Wow, that was a much longer post than I thought it would be and probably much longer than it should be.

3 comments:

mpd57 said...

I share your confusion and doubts. I tried to start something off like this on the Zuda message boards but no-one seemed that interested. 'Investment' seems key to me. With print comics they are asking you to invest your money whereas webcomics make more demands on your time. Despite readers not paying any actual money perhaps their 'investment' might prove more lucrative over time.

Von Allan said...

Interesting reading, this. And I probably need to give it one more solid read through, too.

I think one other thing with webcomics is the definition is very quickly changing. Webcomics (including my own) tended to be things that readers would read online, either by visiting the main host website or by viewing through RSS feeds.
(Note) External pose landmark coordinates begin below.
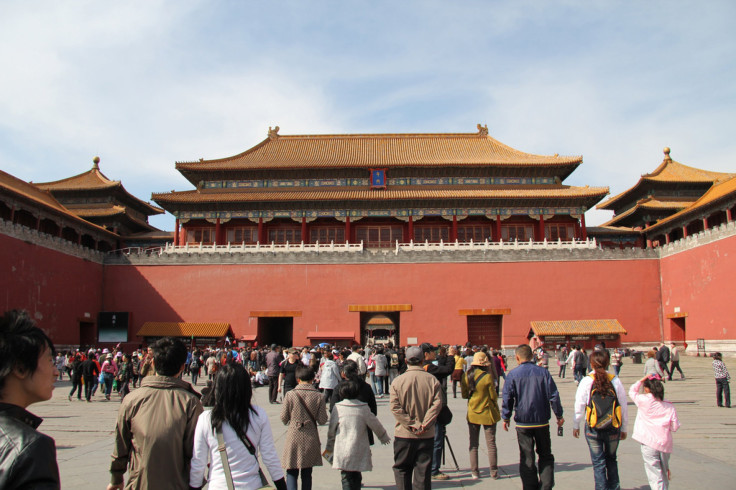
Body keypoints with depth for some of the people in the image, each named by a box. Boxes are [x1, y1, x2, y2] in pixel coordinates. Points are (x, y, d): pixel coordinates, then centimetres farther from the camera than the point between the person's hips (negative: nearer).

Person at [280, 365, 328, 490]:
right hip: (311, 437, 1)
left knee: (292, 473, 7)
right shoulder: (319, 396, -7)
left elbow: (284, 418, -3)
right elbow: (322, 420, -6)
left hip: (294, 437, -1)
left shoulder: (290, 395, -9)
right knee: (307, 474, 15)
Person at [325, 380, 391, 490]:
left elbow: (331, 429, 4)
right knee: (356, 477, 17)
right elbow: (375, 424, 7)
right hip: (359, 451, 1)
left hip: (342, 451, -1)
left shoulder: (337, 408, -4)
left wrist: (329, 446, 20)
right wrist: (384, 437, 25)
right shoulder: (364, 408, -3)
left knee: (346, 479, 1)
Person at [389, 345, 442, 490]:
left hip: (404, 435, -1)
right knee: (423, 472, 9)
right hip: (427, 435, 1)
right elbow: (437, 404, -12)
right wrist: (425, 425, -12)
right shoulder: (432, 380, -4)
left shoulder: (398, 381, -6)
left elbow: (395, 407, -13)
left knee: (402, 469, 14)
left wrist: (411, 424, -11)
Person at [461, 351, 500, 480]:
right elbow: (493, 396, -9)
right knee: (491, 444, 6)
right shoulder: (487, 377, -17)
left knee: (473, 444, 10)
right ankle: (494, 472, 11)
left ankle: (474, 472, 12)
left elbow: (464, 395, 2)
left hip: (472, 414, 3)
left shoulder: (466, 376, -5)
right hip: (487, 413, -3)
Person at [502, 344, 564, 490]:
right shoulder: (543, 372, -3)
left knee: (527, 458, 8)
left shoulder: (512, 374, -6)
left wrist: (506, 418, 6)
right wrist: (559, 415, 10)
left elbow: (507, 398, -5)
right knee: (545, 456, 16)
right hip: (542, 422, 2)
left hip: (523, 423, -1)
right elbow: (554, 395, -1)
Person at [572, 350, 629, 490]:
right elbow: (624, 406, -1)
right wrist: (624, 428, 11)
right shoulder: (615, 381, -6)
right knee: (611, 459, 23)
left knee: (598, 462, 9)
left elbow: (579, 406, -7)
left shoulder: (586, 381, -10)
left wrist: (576, 425, 6)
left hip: (593, 428, -2)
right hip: (613, 427, 2)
But I think we're (very) quickly seeing that through the iPhone and potentially the Kindle 2, this experience is going to be transformed to reading through handheld devices. That, I think, broadens the definition of what a webcomic is and can be and makes the reading experience even more varied.

It also brings up a "Pandora's Box" of questions. Should content be geared to these screen dimensions? Or a compromise between the requirements of print versus online versus handheld? Or something else? It's a little daunting but also very exciting.

Huh!

Darrell said...

mpd57:
I'm glad to hear I'm not alone. :)

Von Allan:
I agree, the definition of "webcomic" alone will probably be something argued about for a long time. As for your questions, I think I may leave that for another of my ramblings. I seem to have a lot of conflicting thoughts on that.